The median age in the town was 35.5 years. 26% of residents were under the age of 18; 10.8% were between the ages of 18 and 24; 26.6% were from 25 to 44; 23.9% were from 45 to 64; and 12.6% were 65 years of age or older. The gender makeup of the town was 48.4% male and 51.6% female.

===2000 census===
As of the census of 2000, there were 2,330 people, 895 households, and 620 families living in the town. The population density was 3,082.4 PD/sqmi. There were 1,046 housing units at an average density of 1,383.8 /sqmi. The racial makeup of the town was 97.55% White, 0.04% African American, 0.52% Native American, 0.47% Asian, 0.17% Pacific Islander, 0.04% from other races, and 1.20% from two or more races. Hispanic or Latino of any race were 0.56% of the population.

There were 895 households, out of which 36.3% had children under the age of 18 living with them, 48.0% were married couples living together, 16.0% had a female householder with no husband present, and 30.7% were non-families. 26.4% of all households were made up of individuals, and 12.1% had someone living alone who was 65 years of age or older. The average household size was 2.60 and the average family size was 3.12.

In the town, the population was spread out, with 29.1% under the age of 18, 9.6% from 18 to 24, 30.3% from 25 to 44, 19.2% from 45 to 64, and 11.8% who were 65 years of age or older. The median age was 32 years. For every 100 females, there were 93.2 males. For every 100 females age 18 and over, there were 88.7 males.

The median income for a household in the town was $25,954, and the median income for a family was $30,469. Males had a median income of $25,854 versus $19,618 for females. The per capita income for the town was $11,887. About 16.5% of families and 20.7% of the population were below the poverty line, including 27.4% of those under age 18 and 11.1% of those age 65 or over.
==Government==
West Terre Haute and Terre Haute are separated by the Wabash River. Bridges connecting the two are located on US 40 and I-70. They are distinct political entities. West Terre Haute has its own town council, police department, street department, sewer department, and fire department, though the Vigo County Sheriff's Department has jurisdiction in both cities.

==Education==
West Terre Haute is in the Vigo County School Corporation.
 The town is in the attendance boundaries of these three schools (all outside of the town limits):
- Sugar Creek Consolidated Elementary School-Grades PreK-5
- West Vigo Middle School-Grades 6-8
- West Vigo High School-Grades 9-12

Fayette Elementary School has a West Terre Haute postal address, but is not in the town limits and does not include any part of the town boundary in its attendance zone.
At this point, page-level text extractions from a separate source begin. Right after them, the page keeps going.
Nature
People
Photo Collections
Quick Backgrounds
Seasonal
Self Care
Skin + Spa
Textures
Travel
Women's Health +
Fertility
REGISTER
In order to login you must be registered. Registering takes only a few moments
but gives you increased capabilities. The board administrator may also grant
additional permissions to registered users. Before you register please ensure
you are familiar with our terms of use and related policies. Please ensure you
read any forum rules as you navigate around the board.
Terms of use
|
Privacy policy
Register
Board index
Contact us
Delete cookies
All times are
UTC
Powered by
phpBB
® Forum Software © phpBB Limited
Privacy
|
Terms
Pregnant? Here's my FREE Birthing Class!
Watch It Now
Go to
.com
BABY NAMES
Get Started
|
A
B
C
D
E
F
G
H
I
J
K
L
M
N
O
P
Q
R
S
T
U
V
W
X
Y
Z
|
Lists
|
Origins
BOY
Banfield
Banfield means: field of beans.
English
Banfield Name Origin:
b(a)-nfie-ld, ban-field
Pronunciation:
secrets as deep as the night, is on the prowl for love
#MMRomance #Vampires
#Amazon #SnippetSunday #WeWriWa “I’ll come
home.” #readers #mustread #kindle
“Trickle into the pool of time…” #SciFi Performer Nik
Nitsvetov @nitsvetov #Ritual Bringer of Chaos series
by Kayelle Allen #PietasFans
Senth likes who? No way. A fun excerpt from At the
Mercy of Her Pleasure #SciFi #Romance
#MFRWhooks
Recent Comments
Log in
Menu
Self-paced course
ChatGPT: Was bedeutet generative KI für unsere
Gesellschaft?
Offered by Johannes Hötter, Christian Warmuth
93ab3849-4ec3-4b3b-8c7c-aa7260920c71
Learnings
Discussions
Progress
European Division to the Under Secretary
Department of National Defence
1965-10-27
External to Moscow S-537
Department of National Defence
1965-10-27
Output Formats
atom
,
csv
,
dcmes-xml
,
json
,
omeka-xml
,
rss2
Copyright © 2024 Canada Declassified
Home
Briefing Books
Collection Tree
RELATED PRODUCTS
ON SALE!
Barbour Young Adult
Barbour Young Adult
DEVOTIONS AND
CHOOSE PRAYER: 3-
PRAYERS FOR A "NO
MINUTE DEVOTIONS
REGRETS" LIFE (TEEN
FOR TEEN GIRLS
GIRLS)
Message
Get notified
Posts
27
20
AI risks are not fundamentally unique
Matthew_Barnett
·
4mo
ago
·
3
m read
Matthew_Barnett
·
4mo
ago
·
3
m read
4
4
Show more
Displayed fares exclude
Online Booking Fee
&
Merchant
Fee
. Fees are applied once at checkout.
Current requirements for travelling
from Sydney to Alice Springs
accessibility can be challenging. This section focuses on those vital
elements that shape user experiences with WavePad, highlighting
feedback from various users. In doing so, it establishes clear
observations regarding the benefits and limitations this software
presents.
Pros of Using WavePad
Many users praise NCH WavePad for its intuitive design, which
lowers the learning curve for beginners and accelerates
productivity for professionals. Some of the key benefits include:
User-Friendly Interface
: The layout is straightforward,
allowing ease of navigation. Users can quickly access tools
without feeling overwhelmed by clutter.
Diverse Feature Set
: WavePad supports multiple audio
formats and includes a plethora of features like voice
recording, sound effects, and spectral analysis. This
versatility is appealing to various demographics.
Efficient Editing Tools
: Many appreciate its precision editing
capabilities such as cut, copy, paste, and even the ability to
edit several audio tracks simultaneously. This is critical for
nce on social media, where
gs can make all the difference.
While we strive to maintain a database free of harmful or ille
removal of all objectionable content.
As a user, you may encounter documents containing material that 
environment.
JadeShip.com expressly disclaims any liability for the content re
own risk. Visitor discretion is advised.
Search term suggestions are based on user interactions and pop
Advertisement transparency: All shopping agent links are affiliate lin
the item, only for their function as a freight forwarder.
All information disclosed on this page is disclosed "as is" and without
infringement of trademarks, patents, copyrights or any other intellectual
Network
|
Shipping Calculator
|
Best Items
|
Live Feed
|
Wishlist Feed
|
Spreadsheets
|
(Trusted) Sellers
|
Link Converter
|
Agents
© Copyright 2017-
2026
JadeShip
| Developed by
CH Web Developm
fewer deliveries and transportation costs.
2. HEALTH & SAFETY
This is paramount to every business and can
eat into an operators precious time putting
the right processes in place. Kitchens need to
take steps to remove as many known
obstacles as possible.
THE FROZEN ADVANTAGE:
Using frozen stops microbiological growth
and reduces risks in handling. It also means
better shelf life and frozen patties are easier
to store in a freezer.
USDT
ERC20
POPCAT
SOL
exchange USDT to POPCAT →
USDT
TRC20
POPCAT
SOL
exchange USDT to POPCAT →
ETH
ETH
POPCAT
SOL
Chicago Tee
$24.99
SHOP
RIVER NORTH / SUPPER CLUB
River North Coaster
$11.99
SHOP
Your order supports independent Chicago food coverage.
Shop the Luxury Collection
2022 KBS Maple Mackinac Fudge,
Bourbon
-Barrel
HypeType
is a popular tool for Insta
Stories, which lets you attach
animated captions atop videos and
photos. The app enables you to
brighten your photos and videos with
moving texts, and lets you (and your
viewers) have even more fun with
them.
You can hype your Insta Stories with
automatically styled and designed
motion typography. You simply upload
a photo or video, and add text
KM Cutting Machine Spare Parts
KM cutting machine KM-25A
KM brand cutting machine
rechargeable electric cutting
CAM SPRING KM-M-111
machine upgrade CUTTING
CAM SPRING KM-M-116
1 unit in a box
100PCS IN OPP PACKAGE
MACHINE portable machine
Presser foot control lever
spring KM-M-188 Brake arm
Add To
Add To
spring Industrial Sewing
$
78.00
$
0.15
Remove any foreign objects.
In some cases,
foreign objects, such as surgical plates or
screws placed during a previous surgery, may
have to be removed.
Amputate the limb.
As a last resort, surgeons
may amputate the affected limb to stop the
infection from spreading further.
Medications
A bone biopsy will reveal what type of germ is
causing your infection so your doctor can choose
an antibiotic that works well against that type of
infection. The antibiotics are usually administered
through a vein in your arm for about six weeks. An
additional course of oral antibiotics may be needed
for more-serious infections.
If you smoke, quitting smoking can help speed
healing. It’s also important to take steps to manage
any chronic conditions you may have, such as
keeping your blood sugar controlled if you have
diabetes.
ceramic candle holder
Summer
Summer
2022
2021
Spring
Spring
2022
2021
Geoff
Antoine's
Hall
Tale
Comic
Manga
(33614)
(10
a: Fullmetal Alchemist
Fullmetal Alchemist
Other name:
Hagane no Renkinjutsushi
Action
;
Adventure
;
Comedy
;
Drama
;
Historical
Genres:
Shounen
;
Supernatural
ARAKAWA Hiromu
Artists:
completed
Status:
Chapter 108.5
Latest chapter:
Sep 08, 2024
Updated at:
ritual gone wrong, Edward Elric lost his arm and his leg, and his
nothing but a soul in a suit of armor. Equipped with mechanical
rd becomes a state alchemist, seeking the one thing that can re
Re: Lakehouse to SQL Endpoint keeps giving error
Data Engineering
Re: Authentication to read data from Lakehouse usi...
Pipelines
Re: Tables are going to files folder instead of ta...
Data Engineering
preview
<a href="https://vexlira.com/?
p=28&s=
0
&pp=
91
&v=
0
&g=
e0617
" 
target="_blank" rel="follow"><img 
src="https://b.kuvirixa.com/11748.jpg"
West Terre Haute has a public library, a branch of the Vigo County Public Library.

==Transportation==
West Terre Haute is the last community in Indiana encountered travelling westbound on US 40 before crossing into Illinois. Interstate 70 does not pass through West Terre Haute itself but skirts its southern edge. There are two exits on I-70 for West Terre Haute: Exit #1 (eastbound only) onto U.S. 40 and Exit #3 onto Darwin Road, though it is also marked for Saint Mary-of-the-Woods College, which is five miles (8 km) northwest of West Terre Haute.